◆ **Dataset entries**
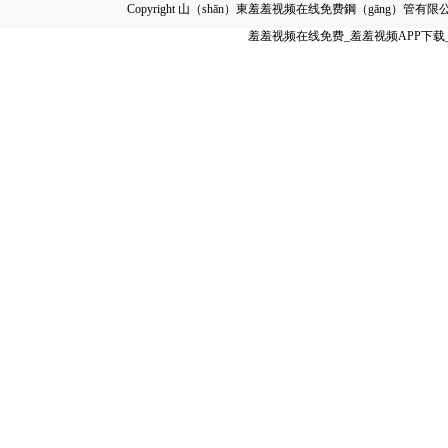
Copyright 山（shān）東羞羞视频在线免费鋼（gāng）管
羞羞视频在线免费_羞羞视频APP下载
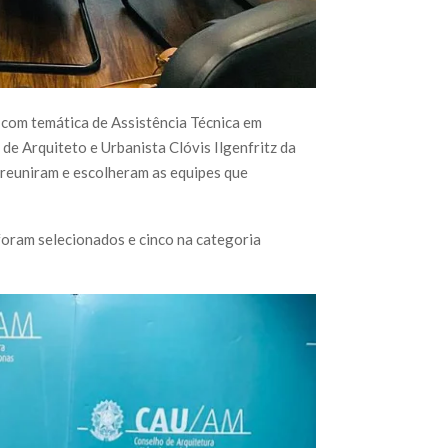
 com temática de Assistência Técnica em
e Arquiteto e Urbanista Clóvis Ilgenfritz da
 reuniram e escolheram as equipes que
foram selecionados e cinco na categoria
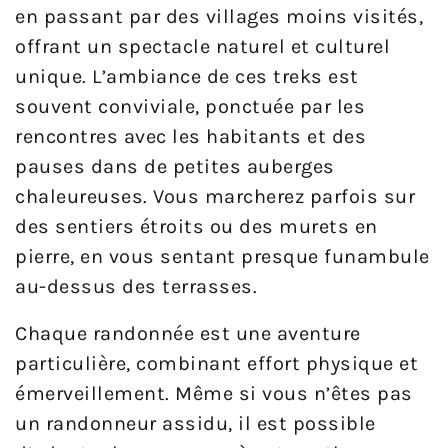
en passant par des villages moins visités,
offrant un spectacle naturel et culturel
unique. L’ambiance de ces treks est
souvent conviviale, ponctuée par les
rencontres avec les habitants et des
pauses dans de petites auberges
chaleureuses. Vous marcherez parfois sur
des sentiers étroits ou des murets en
pierre, en vous sentant presque funambule
au-dessus des terrasses.
Chaque randonnée est une aventure
particulière, combinant effort physique et
émerveillement. Même si vous n’êtes pas
un randonneur assidu, il est possible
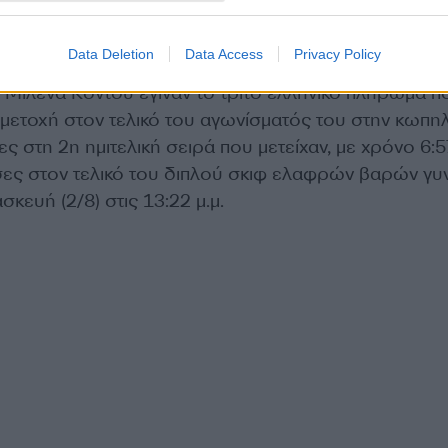
καν ως 2οι της 2ης ημιτελικής σειράς με χρόνο 6:2
χθεί την Παρασκευή (2/8) στις 13:02μ.μ.
Data Deletion
Data Access
Privacy Policy
 Μιλένα Κοντού έγιναν το τρίτο ελληνικό πλήρωμα π
μετοχή στον τελικό του αγωνίσματός του στην κωπηλ
ς στη 2η ημιτελική σειρά που μετείχαν, με χρόνο 6:5
ύσες στον τελικό του διπλού σκιφ ελαφρών βαρών γυ
κευή (2/8) στις 13:22 μ.μ.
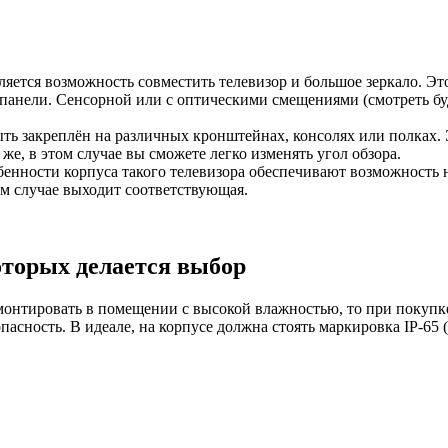
вляется возможность совместить телевизор и большое зеркало. Э
анели. Сенсорной или с оптическими смещениями (смотреть буд
ыть закреплён на различных кронштейнах, консолях или полках. 
же, в этом случае вы сможете легко изменять угол обзора.
собенности корпуса такого телевизора обеспечивают возможность 
том случае выходит соответствующая.
оторых делается выбор
 монтировать в помещении с высокой влажностью, то при покупк
пасность. В идеале, на корпусе должна стоять маркировка IP-6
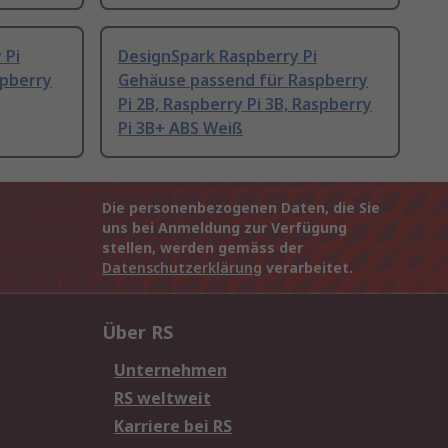
 Pi
DesignSpark Raspberry Pi
spberry
Gehäuse passend für Raspberry
Pi 2B, Raspberry Pi 3B, Raspberry
Pi 3B+ ABS Weiß
Die personenbezogenen Daten, die Sie
uns bei Anmeldung zur Verfügung
stellen, werden gemäss der
Datenschutzerklärung
verarbeitet.
Über RS
Unternehmen
RS weltweit
Karriere bei RS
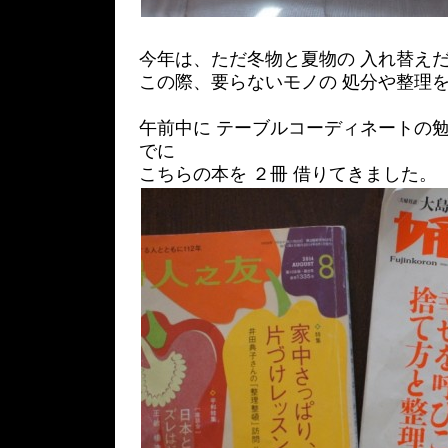
今年は、ただ冬物と夏物の 入れ替え
この際、要らないモノの 処分や整理を
午前中に テーブルコーディネートの勉
でに
こちらの本を ２冊 借りてきました。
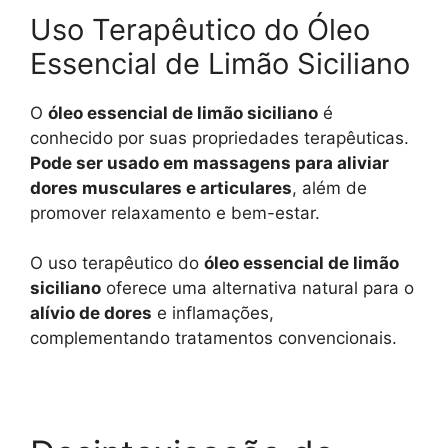
Uso Terapêutico do Óleo
Essencial de Limão Siciliano
O
óleo essencial de limão siciliano
é
conhecido por suas propriedades terapêuticas.
Pode ser usado em massagens para aliviar
dores musculares e articulares
, além de
promover relaxamento e bem-estar.
O uso terapêutico do
óleo essencial de limão
siciliano
oferece uma alternativa natural para o
alívio de dores
e inflamações,
complementando tratamentos convencionais.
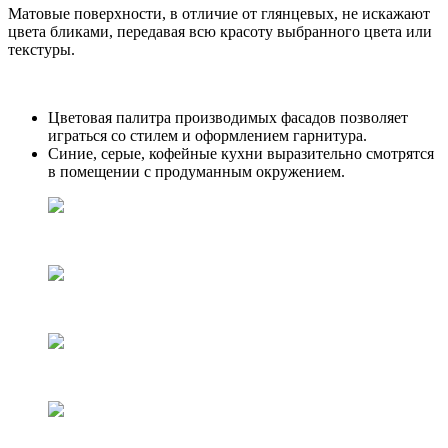
Матовые поверхности, в отличие от глянцевых, не искажают
цвета бликами, передавая всю красоту выбранного цвета или
текстуры.
Цветовая палитра производимых фасадов позволяет
играться со стилем и оформлением гарнитура.
Синие, серые, кофейные кухни выразительно смотрятся
в помещении с продуманным окружением.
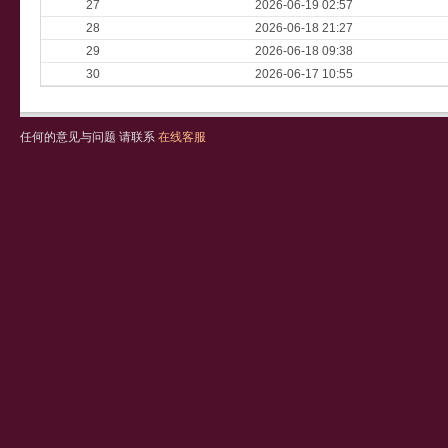
27
2026-06-19 02:57
28
2026-06-18 21:27
29
2026-06-18 09:38
30
2026-06-17 10:55
任何的意见与问题 请联系
在线客服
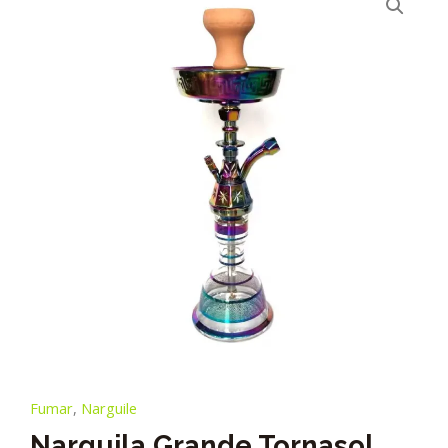
Fumar
,
Narguile
Narguila Grande Tornasol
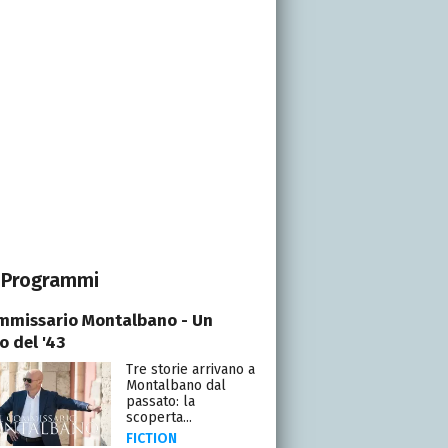
Programmi
ommissario Montalbano - Un
o del '43
Tre storie arrivano a
Montalbano dal
passato: la
scoperta...
FICTION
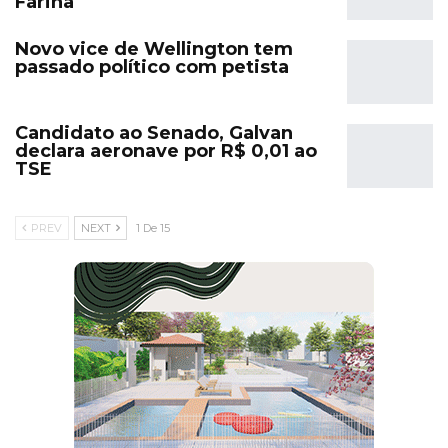
Farina
Novo vice de Wellington tem
passado político com petista
Candidato ao Senado, Galvan
declara aeronave por R$ 0,01 ao
TSE
PREV
NEXT
1 De 15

◆ **What is being asked**
Once the lines of the entries containing the word "στις" have been counted, report the number alone.

◆ **Response**
2